At the same time, advances in surgical techniques, particularly minimally invasive and ultrasound-guided procedures, may improve short-term outcomes by reducing tissue trauma and recovery time, addressing some of the limitations seen with traditional surgical approaches.
Talk nerdy to me
This Clinical Practice Guideline recommends a conservative management approach centered on patient education and wrist immobilization. Education should include identification and modification of aggravating factors. A forearm-based night orthosis maintaining the wrist in a neutral sagittal position is advised as a first-line intervention, with progression to daytime wear if nighttime use alone does not adequately relieve symptoms.

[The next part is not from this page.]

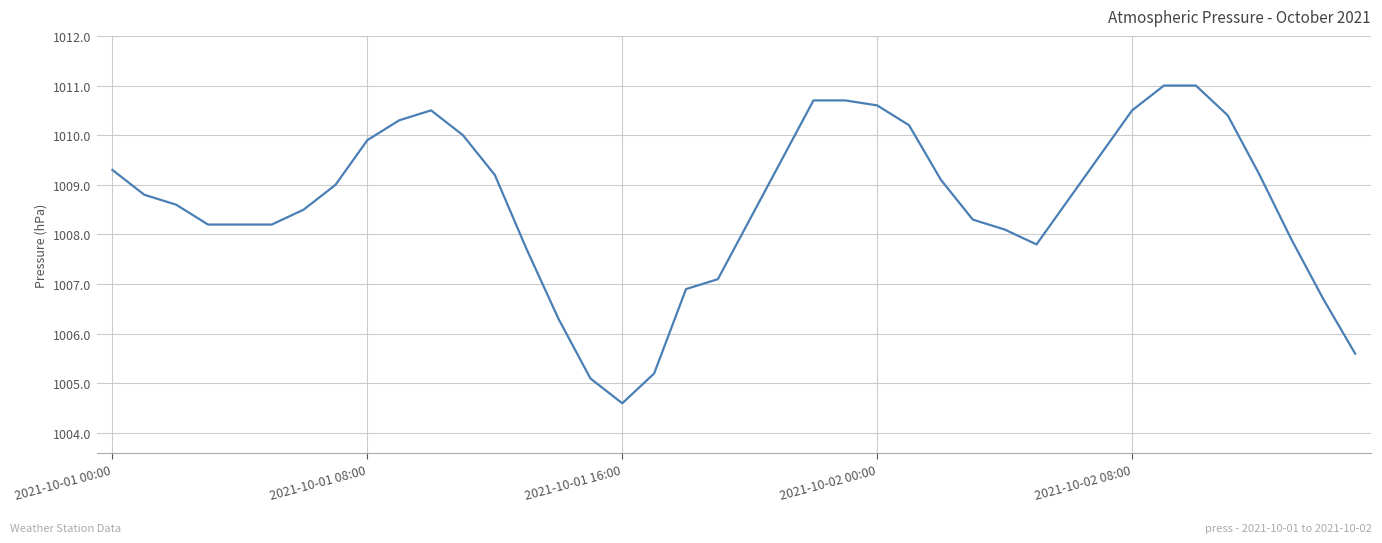

Does the chart have visible grid lines?

Yes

Adjunctive interventions such as manual therapy, biophysical agents, taping, and stretching may be incorporated; however, current evidence does not demonstrate clear superiority of one modality over another. As such, treatment selection should be guided by availability, as well as patient and clinician preference.
For individuals who do not demonstrate meaningful improvement based on validated clinical outcome measures, referral for surgical evaluation is recommended. The following decision tree can be used to guide clinical management.


Interestingly, no recommendations are provided regarding the role of psychosocial factors in the management of carpal tunnel syndrome. Although the authors acknowledge that psychosocial factors may be associated with greater pain severity, this dimension is not integrated into the treatment recommendations. As a result, the guidelines appear largely grounded in a pathoanatomical framework.
Moreover, given that no single intervention demonstrates clear superiority, many of the recommendations appear to be broad and non-specific. This contributes to the feeling that these are a “one size fits all” recommendation.
This may be inherent to the design of clinical practice guidelines. By synthesizing a wide range of data, often encompassing highly heterogeneous populations, this leads to recommendations that are broadly applicable but not necessarily tailored to specific patient groups. Moreover, the diagnosis of carpal tunnel syndrome itself likely encompasses a wide spectrum of presentations, including varying comorbidities, psychosocial influences, and other unmeasured or unknown contributing factors, further limiting the specificity of these recommendations.
Take-home messages
- Prioritize patient-reported outcomes: Tools like the BCTQ-SSS and QuickDASH are the most reliable for tracking symptom and functional changes. Strength and sensory tests are not valid for monitoring progress.
- Start simple: night orthosis + education: A neutral wrist night splint remains the cornerstone of conservative carpal tunnel syndrome treatment, with strong evidence for short- to mid-term symptom relief. Extend wear time if needed.
- Everything else is optional (and similar): Manual therapy, taping, exercise, laser, ESWT, and other modalities may provide short-term relief, but none clearly outperform others. Choose based on:
- Patient preference
- Availability
- Clinical reasoning
- Be cautious with modalities: Some interventions are not recommended (e.g., iontophoresis with corticosteroids, magnets), while others (e.g., ultrasound) show conflicting or insufficient evidence.
- Monitor outcomes and escalate when needed: If no meaningful improvement is seen, refer for surgical evaluation. Surgery is effective, but not always superior to conservative care.